Here's an easy decision: Do the owners of Creststreet Power & Income Fund want $6.63 in cash for each unit of their trust, or do they want to own an “orphan dwarf?”
The choice needs to be made following Creststreet's decision this week to ask for unitholder approval on a wind-down of the trust. Its assets - wind farms in Nova Scotia and Quebec - are being sold for $121-million to FPL Energy, a leading U.S. wind power company.
Creststreet wants to use part of this cash to redeem outstanding debentures, then hand the rest of the money back to unitholders - an estimated $6.63 a unit - and quietly fold its tent.

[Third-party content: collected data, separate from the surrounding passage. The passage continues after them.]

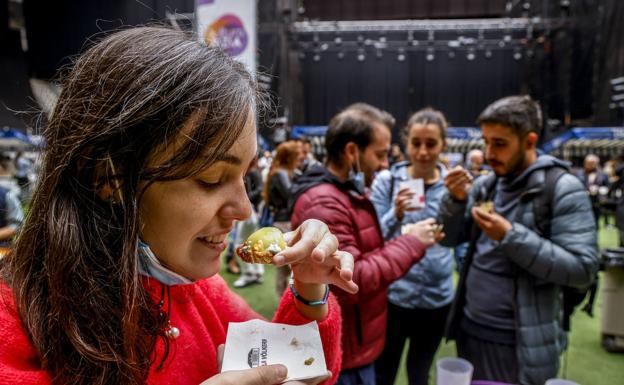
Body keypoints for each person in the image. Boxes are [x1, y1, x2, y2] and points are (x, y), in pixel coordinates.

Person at [0, 27, 358, 385]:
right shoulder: (14, 319)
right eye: (212, 179)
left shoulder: (196, 288)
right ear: (108, 177)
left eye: (245, 177)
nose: (244, 209)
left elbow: (299, 370)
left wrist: (309, 291)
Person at [438, 95, 599, 385]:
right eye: (486, 142)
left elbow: (582, 269)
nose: (488, 152)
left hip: (521, 341)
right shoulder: (488, 184)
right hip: (471, 329)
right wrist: (455, 200)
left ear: (529, 141)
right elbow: (449, 239)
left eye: (499, 143)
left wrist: (510, 236)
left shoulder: (562, 187)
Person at [290, 103, 442, 385]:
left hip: (352, 342)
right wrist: (412, 242)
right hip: (344, 352)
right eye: (381, 154)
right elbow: (351, 278)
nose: (386, 164)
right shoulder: (325, 202)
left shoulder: (342, 192)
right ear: (352, 152)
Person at [370, 108, 453, 385]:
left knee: (420, 373)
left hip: (436, 298)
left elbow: (461, 238)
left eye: (431, 144)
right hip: (395, 295)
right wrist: (396, 213)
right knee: (385, 372)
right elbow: (373, 239)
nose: (423, 152)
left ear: (443, 144)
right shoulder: (388, 180)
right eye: (416, 143)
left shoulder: (453, 187)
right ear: (406, 143)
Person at [264, 140, 303, 295]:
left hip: (284, 221)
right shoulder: (281, 173)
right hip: (284, 223)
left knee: (284, 264)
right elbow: (290, 194)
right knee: (291, 264)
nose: (300, 158)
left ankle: (284, 300)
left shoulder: (284, 172)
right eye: (297, 155)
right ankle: (289, 302)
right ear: (290, 157)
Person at [576, 154, 609, 227]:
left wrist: (600, 190)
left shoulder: (603, 174)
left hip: (597, 203)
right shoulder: (579, 173)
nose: (591, 165)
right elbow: (575, 187)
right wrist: (584, 192)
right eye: (589, 163)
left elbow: (607, 187)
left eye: (593, 163)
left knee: (596, 224)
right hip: (582, 203)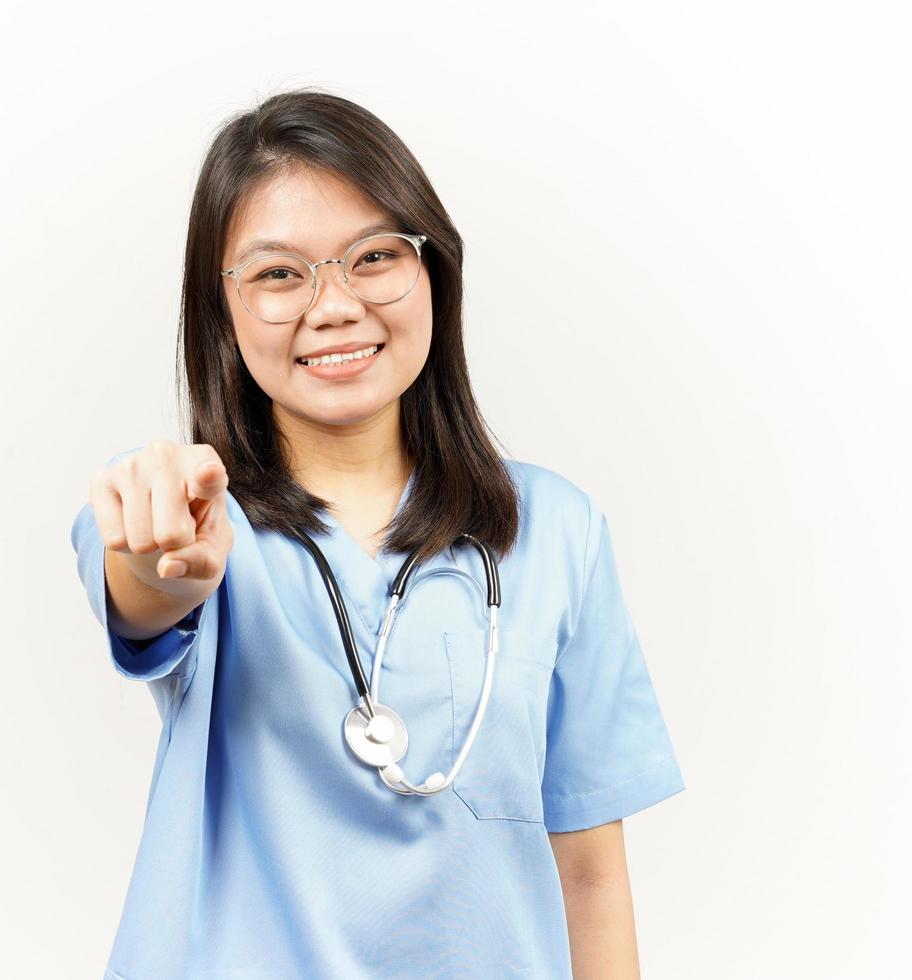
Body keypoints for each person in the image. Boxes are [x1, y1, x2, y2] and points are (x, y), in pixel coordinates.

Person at [70, 88, 685, 979]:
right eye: (280, 273)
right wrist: (162, 565)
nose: (334, 305)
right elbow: (144, 587)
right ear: (222, 309)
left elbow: (589, 878)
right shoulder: (187, 507)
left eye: (373, 257)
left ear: (433, 268)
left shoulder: (556, 532)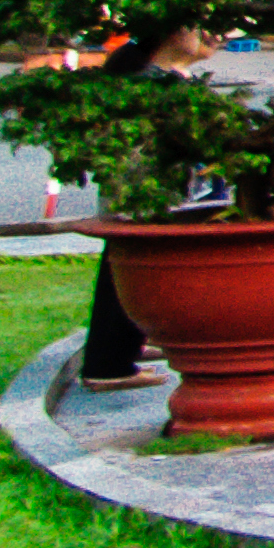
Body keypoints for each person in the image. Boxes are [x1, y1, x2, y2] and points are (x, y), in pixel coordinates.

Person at [74, 24, 218, 392]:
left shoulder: (163, 76)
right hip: (142, 187)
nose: (214, 37)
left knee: (130, 263)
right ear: (171, 32)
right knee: (131, 263)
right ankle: (108, 365)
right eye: (203, 28)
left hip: (150, 186)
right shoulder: (150, 82)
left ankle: (125, 349)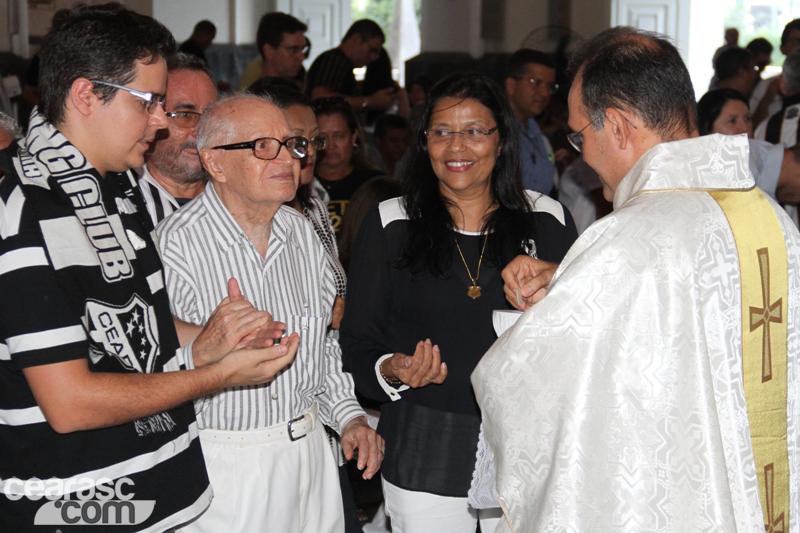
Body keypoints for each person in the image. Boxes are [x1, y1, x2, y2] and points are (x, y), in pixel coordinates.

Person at [473, 26, 800, 532]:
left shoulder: (628, 239)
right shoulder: (772, 219)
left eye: (580, 134)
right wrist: (571, 280)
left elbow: (525, 377)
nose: (580, 152)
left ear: (620, 128)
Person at [0, 4, 297, 530]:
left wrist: (209, 337)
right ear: (86, 95)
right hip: (75, 504)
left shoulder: (116, 187)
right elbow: (71, 402)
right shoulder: (19, 206)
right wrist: (215, 376)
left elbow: (135, 331)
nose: (161, 122)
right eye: (149, 103)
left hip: (162, 482)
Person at [340, 73, 577, 533]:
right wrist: (393, 368)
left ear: (502, 139)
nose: (457, 148)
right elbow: (355, 345)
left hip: (523, 441)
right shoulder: (392, 223)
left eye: (474, 131)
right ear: (423, 142)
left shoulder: (546, 219)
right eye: (442, 132)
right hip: (425, 439)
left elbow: (584, 337)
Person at [155, 93, 383, 533]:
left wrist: (350, 417)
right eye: (263, 146)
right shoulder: (175, 246)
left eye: (293, 144)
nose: (288, 159)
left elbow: (323, 347)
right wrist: (210, 347)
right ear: (215, 163)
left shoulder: (301, 232)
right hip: (226, 460)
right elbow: (150, 372)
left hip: (312, 452)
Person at [138, 52, 218, 226]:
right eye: (185, 114)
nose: (201, 130)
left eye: (210, 116)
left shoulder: (238, 201)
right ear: (153, 117)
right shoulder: (124, 203)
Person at [313, 96, 386, 234]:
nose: (331, 146)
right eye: (322, 138)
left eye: (339, 136)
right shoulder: (300, 187)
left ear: (353, 137)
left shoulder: (374, 185)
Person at [305, 19, 397, 113]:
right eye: (372, 50)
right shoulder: (335, 59)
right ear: (357, 39)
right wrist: (370, 102)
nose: (373, 58)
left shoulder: (341, 62)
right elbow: (320, 96)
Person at [504, 48, 559, 194]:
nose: (544, 93)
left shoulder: (539, 137)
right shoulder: (497, 134)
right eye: (536, 83)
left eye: (549, 86)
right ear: (511, 86)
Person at [238, 12, 308, 92]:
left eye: (303, 49)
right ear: (269, 51)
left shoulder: (292, 87)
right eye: (293, 49)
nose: (301, 57)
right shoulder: (261, 95)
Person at [751, 19, 800, 129]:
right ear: (783, 49)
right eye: (796, 41)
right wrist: (766, 100)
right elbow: (751, 130)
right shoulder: (766, 86)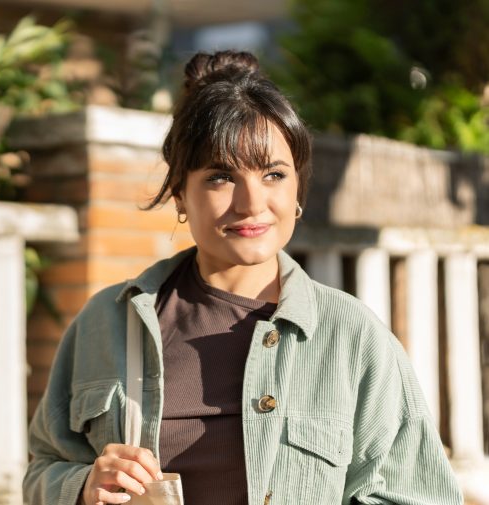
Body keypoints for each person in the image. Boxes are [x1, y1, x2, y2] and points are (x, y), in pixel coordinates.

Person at [23, 50, 463, 505]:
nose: (252, 203)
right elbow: (43, 468)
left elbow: (417, 495)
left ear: (298, 192)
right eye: (220, 177)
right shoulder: (107, 323)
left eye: (274, 174)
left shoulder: (352, 336)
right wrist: (81, 488)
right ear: (179, 194)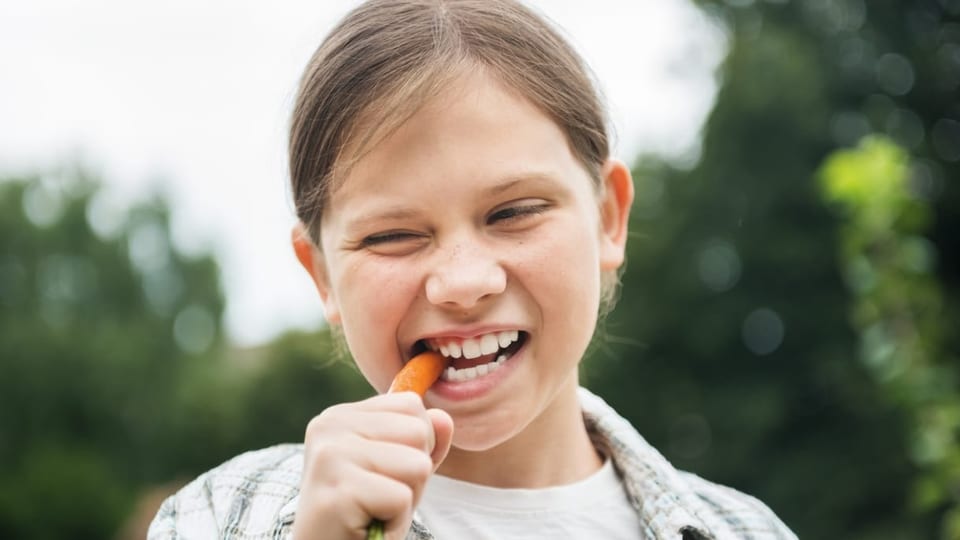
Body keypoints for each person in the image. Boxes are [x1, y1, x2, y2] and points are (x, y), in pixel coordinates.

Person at [149, 1, 796, 538]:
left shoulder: (746, 530)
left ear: (608, 218)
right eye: (393, 235)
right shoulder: (221, 516)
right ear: (321, 275)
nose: (462, 283)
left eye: (513, 212)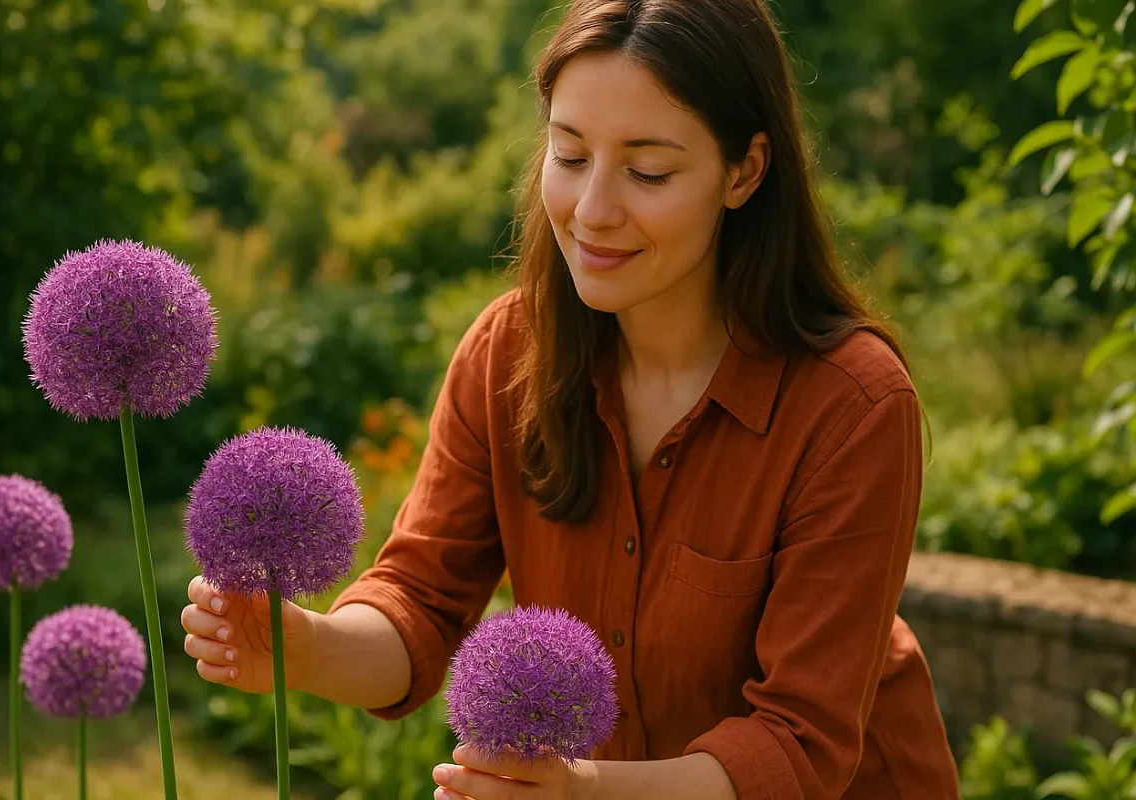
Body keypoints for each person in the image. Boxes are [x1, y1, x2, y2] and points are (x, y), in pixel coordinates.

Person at [180, 0, 962, 797]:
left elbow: (798, 744)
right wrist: (303, 647)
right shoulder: (507, 354)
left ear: (744, 172)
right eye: (571, 154)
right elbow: (421, 600)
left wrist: (582, 792)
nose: (592, 211)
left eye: (648, 172)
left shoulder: (852, 407)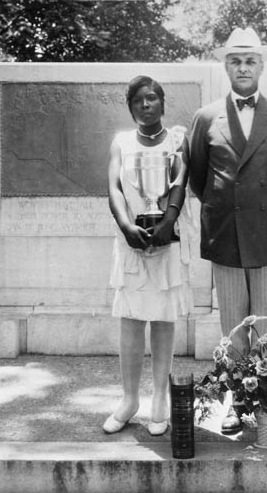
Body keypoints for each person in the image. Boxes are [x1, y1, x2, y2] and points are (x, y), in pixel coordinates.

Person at [187, 26, 267, 434]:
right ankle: (236, 403)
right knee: (233, 330)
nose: (243, 67)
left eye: (250, 60)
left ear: (261, 65)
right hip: (227, 237)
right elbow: (199, 179)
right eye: (235, 60)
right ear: (225, 66)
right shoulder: (205, 118)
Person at [102, 75, 193, 437]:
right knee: (130, 319)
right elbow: (114, 188)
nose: (145, 105)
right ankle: (129, 399)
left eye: (152, 98)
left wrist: (167, 222)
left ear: (163, 104)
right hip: (131, 242)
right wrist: (127, 228)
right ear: (130, 107)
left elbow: (179, 182)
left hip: (165, 238)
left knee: (163, 317)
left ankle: (159, 398)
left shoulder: (176, 140)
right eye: (138, 100)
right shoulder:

If unitholders turn the plan down, but the FPL Energy sale goes through, Scotia Capital analyst Tony Courtright coined the “orphan dwarf” phrase to describe the shell of a company that Creststreet would become. Obviously, Mr. Courtright recommends unitholders opt for the cash, not the dwarf.
The federal government's move to eliminate the trust sector's tax advantages in 2011 effectively spelled the end of Creststreet, as it could no longer make the acquistions needed to grow. Converting to a common stock company just didn't seem the right answer, given the premium price FPL Energy is offering. CIBC World Markets, the dealer that served as midwife to many trusts, is playing undertaker to Creststreet by advising on this demise.
With private equity no longer snapping up these companies, and more than 20 trusts engaged in strategic reviews similar to the one Creststeet began last November, watch for more wind-ups to play out over the next three years.